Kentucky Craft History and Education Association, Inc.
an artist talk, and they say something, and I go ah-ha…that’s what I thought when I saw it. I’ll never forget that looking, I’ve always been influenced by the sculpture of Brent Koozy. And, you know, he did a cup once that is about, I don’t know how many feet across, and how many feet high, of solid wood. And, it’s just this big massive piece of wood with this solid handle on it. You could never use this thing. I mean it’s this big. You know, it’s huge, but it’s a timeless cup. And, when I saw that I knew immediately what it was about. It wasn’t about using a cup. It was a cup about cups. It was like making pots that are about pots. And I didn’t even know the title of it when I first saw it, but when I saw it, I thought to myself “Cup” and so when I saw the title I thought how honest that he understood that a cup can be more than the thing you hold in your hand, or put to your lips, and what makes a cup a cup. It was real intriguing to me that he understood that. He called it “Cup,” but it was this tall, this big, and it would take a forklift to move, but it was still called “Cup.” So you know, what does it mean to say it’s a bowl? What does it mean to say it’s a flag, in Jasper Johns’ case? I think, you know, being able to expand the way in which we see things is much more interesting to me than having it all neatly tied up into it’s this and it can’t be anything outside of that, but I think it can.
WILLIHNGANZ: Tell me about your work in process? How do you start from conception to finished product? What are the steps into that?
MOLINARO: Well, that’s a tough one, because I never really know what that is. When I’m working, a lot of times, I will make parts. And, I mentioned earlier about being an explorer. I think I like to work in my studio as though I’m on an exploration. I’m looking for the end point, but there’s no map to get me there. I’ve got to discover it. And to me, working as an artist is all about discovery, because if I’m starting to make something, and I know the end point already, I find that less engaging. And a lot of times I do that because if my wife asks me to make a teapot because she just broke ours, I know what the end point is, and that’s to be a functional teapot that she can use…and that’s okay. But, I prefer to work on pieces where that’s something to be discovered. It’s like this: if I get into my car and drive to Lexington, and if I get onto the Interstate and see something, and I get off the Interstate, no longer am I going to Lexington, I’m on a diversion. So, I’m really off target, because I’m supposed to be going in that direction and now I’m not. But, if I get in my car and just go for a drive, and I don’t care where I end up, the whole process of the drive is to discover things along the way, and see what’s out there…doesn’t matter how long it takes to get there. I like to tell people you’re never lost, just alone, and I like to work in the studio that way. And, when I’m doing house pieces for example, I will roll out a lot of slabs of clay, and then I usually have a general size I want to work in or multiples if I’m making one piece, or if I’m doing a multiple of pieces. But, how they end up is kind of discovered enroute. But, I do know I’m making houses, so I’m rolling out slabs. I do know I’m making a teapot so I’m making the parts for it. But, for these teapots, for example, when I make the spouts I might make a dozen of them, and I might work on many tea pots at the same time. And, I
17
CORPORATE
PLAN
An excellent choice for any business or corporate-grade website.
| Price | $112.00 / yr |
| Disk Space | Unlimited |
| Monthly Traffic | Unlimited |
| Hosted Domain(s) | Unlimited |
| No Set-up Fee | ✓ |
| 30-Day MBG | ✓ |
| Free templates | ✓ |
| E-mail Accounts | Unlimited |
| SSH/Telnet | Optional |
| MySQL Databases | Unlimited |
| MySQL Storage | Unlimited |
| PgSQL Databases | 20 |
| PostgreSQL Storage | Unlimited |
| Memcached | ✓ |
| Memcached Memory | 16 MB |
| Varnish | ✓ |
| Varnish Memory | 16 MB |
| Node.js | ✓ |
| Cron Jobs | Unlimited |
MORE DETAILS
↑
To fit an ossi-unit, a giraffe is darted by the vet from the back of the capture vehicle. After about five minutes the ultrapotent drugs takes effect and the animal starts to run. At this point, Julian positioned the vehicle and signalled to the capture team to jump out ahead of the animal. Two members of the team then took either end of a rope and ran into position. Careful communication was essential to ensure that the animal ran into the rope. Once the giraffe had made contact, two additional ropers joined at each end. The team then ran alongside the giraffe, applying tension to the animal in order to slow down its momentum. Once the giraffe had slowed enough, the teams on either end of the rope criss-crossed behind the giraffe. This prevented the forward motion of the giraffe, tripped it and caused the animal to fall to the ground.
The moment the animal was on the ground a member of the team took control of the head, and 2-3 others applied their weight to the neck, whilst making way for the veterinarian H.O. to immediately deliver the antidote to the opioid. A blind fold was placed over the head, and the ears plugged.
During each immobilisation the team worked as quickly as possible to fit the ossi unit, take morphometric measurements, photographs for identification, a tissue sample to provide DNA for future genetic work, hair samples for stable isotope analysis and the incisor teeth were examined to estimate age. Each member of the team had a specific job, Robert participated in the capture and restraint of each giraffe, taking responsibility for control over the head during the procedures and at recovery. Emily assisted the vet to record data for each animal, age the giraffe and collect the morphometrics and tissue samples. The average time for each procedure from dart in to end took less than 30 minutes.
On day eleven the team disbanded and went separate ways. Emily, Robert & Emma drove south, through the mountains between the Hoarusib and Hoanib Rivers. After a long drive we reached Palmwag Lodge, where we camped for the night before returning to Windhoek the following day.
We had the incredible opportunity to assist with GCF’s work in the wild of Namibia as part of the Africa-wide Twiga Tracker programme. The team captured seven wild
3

**TASK TO CARRY OUT:** I'd like the material repeated word for word, please.

**REPLY:**
Kentucky Craft History and Education Association, Inc.
an artist talk, and they say something, and I go ah-ha…that’s what I thought when I saw it. I’ll never forget that looking, I’ve always been influenced by the sculpture of Brent Koozy. And, you know, he did a cup once that is about, I don’t know how many feet across, and how many feet high, of solid wood. And, it’s just this big massive piece of wood with this solid handle on it. You could never use this thing. I mean it’s this big. You know, it’s huge, but it’s a timeless cup. And, when I saw that I knew immediately what it was about. It wasn’t about using a cup. It was a cup about cups. It was like making pots that are about pots. And I didn’t even know the title of it when I first saw it, but when I saw it, I thought to myself “Cup” and so when I saw the title I thought how honest that he understood that a cup can be more than the thing you hold in your hand, or put to your lips, and what makes a cup a cup. It was real intriguing to me that he understood that. He called it “Cup,” but it was this tall, this big, and it would take a forklift to move, but it was still called “Cup.” So you know, what does it mean to say it’s a bowl? What does it mean to say it’s a flag, in Jasper Johns’ case? I think, you know, being able to expand the way in which we see things is much more interesting to me than having it all neatly tied up into it’s this and it can’t be anything outside of that, but I think it can.
WILLIHNGANZ: Tell me about your work in process? How do you start from conception to finished product? What are the steps into that?
MOLINARO: Well, that’s a tough one, because I never really know what that is. When I’m working, a lot of times, I will make parts. And, I mentioned earlier about being an explorer. I think I like to work in my studio as though I’m on an exploration. I’m looking for the end point, but there’s no map to get me there. I’ve got to discover it. And to me, working as an artist is all about discovery, because if I’m starting to make something, and I know the end point already, I find that less engaging. And a lot of times I do that because if my wife asks me to make a teapot because she just broke ours, I know what the end point is, and that’s to be a functional teapot that she can use…and that’s okay. But, I prefer to work on pieces where that’s something to be discovered. It’s like this: if I get into my car and drive to Lexington, and if I get onto the Interstate and see something, and I get off the Interstate, no longer am I going to Lexington, I’m on a diversion. So, I’m really off target, because I’m supposed to be going in that direction and now I’m not. But, if I get in my car and just go for a drive, and I don’t care where I end up, the whole process of the drive is to discover things along the way, and see what’s out there…doesn’t matter how long it takes to get there. I like to tell people you’re never lost, just alone, and I like to work in the studio that way. And, when I’m doing house pieces for example, I will roll out a lot of slabs of clay, and then I usually have a general size I want to work in or multiples if I’m making one piece, or if I’m doing a multiple of pieces. But, how they end up is kind of discovered enroute. But, I do know I’m making houses, so I’m rolling out slabs. I do know I’m making a teapot so I’m making the parts for it. But, for these teapots, for example, when I make the spouts I might make a dozen of them, and I might work on many tea pots at the same time. And, I
17
CORPORATE
PLAN
An excellent choice for any business or corporate-grade website.
| Price | $112.00 / yr |
| Disk Space | Unlimited |
| Monthly Traffic | Unlimited |
| Hosted Domain(s) | Unlimited |
| No Set-up Fee | ✓ |
| 30-Day MBG | ✓ |
| Free templates | ✓ |
| E-mail Accounts | Unlimited |
| SSH/Telnet | Optional |
| MySQL Databases | Unlimited |
| MySQL Storage | Unlimited |
| PgSQL Databases | 20 |
| PostgreSQL Storage | Unlimited |
| Memcached | ✓ |
| Memcached Memory | 16 MB |
| Varnish | ✓ |
| Varnish Memory | 16 MB |
| Node.js | ✓ |
| Cron Jobs | Unlimited |
MORE DETAILS
↑
To fit an ossi-unit, a giraffe is darted by the vet from the back of the capture vehicle. After about five minutes the ultrapotent drugs takes effect and the animal starts to run. At this point, Julian positioned the vehicle and signalled to the capture team to jump out ahead of the animal. Two members of the team then took either end of a rope and ran into position. Careful communication was essential to ensure that the animal ran into the rope. Once the giraffe had made contact, two additional ropers joined at each end. The team then ran alongside the giraffe, applying tension to the animal in order to slow down its momentum. Once the giraffe had slowed enough, the teams on either end of the rope criss-crossed behind the giraffe. This prevented the forward motion of the giraffe, tripped it and caused the animal to fall to the ground.
The moment the animal was on the ground a member of the team took control of the head, and 2-3 others applied their weight to the neck, whilst making way for the veterinarian H.O. to immediately deliver the antidote to the opioid. A blind fold was placed over the head, and the ears plugged.
During each immobilisation the team worked as quickly as possible to fit the ossi unit, take morphometric measurements, photographs for identification, a tissue sample to provide DNA for future genetic work, hair samples for stable isotope analysis and the incisor teeth were examined to estimate age. Each member of the team had a specific job, Robert participated in the capture and restraint of each giraffe, taking responsibility for control over the head during the procedures and at recovery. Emily assisted the vet to record data for each animal, age the giraffe and collect the morphometrics and tissue samples. The average time for each procedure from dart in to end took less than 30 minutes.
On day eleven the team disbanded and went separate ways. Emily, Robert & Emma drove south, through the mountains between the Hoarusib and Hoanib Rivers. After a long drive we reached Palmwag Lodge, where we camped for the night before returning to Windhoek the following day.
We had the incredible opportunity to assist with GCF’s work in the wild of Namibia as part of the Africa-wide Twiga Tracker programme. The team captured seven wild
3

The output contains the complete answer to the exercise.